*GOAL OF THE EXERCISE*
Your copy should match the listing below exactly, except that it holds no images.

*MATERIAL PROVIDED*
:::::

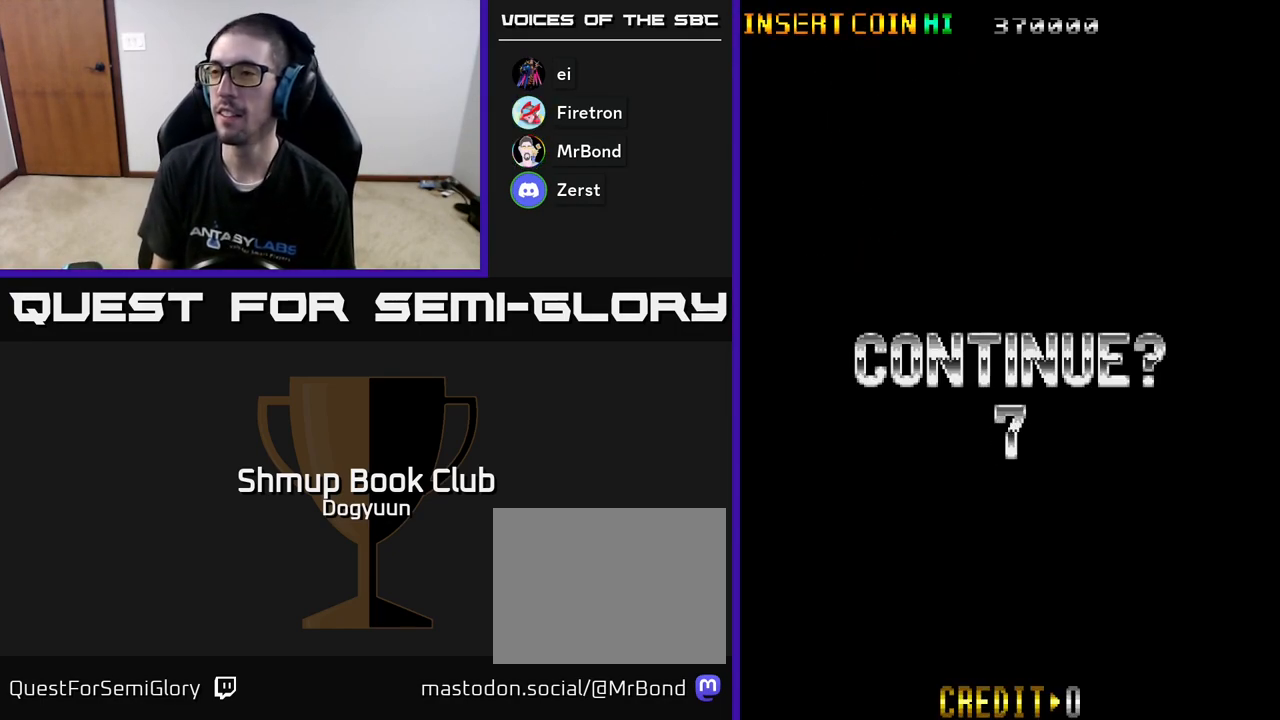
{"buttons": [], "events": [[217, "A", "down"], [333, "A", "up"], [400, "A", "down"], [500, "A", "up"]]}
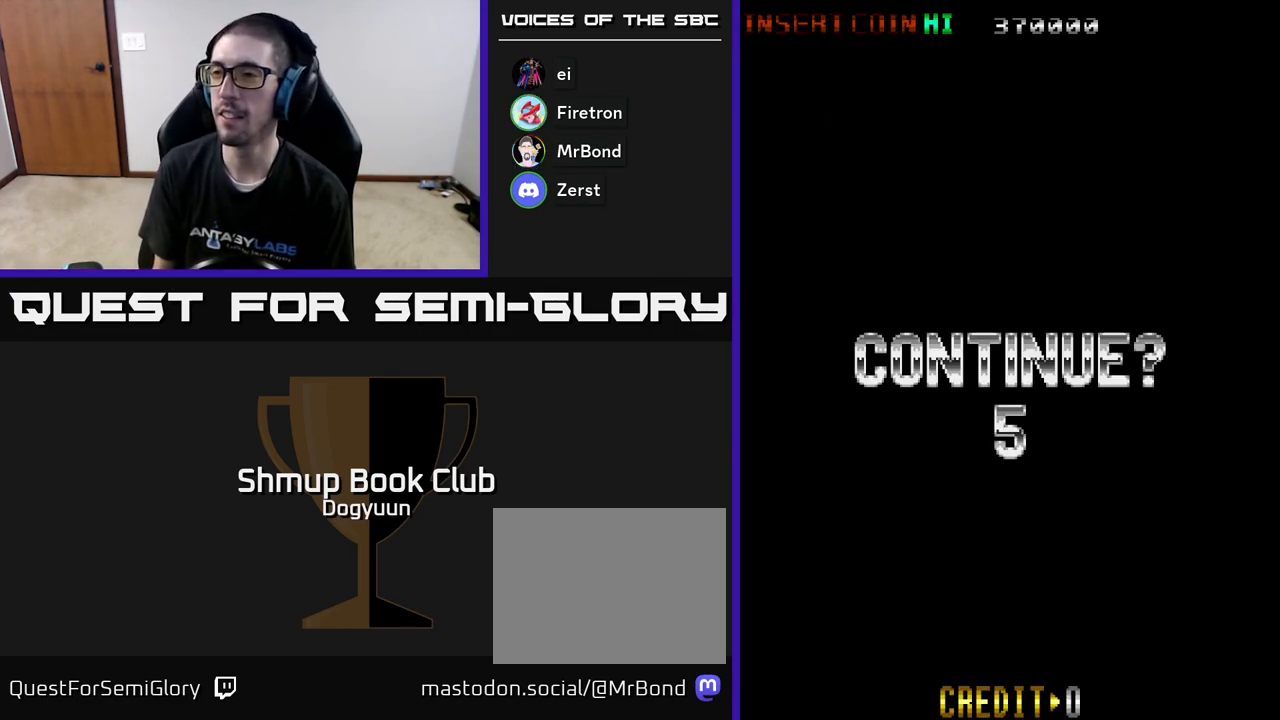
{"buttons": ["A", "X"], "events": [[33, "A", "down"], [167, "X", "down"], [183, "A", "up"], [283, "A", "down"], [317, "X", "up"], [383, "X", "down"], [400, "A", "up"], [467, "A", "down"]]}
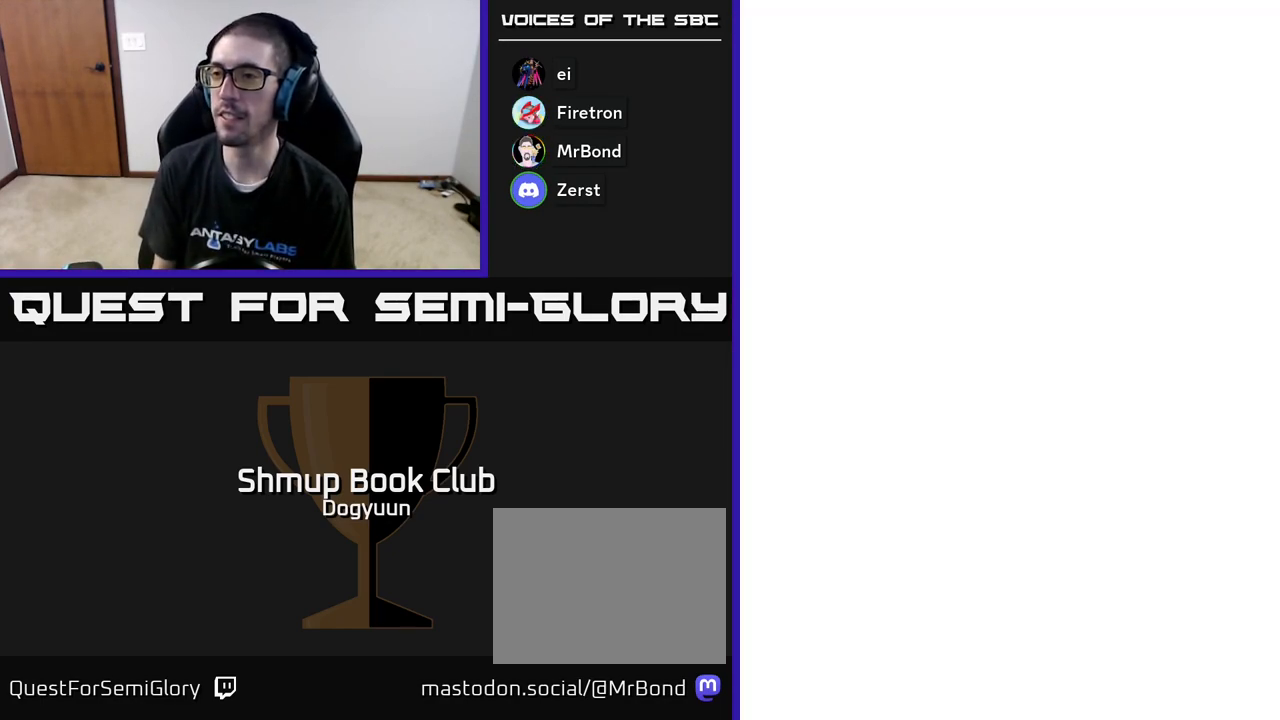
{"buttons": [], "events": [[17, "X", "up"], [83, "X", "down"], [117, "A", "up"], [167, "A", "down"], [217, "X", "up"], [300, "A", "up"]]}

:::::

*WRITTEN SOLUTION*
{"buttons": [], "events": [[217, "A", "down"], [333, "A", "up"], [400, "A", "down"], [500, "A", "up"]]}
{"buttons": ["A", "X"], "events": [[33, "A", "down"], [167, "X", "down"], [183, "A", "up"], [283, "A", "down"], [317, "X", "up"], [383, "X", "down"], [400, "A", "up"], [467, "A", "down"]]}
{"buttons": [], "events": [[17, "X", "up"], [83, "X", "down"], [117, "A", "up"], [167, "A", "down"], [217, "X", "up"], [300, "A", "up"]]}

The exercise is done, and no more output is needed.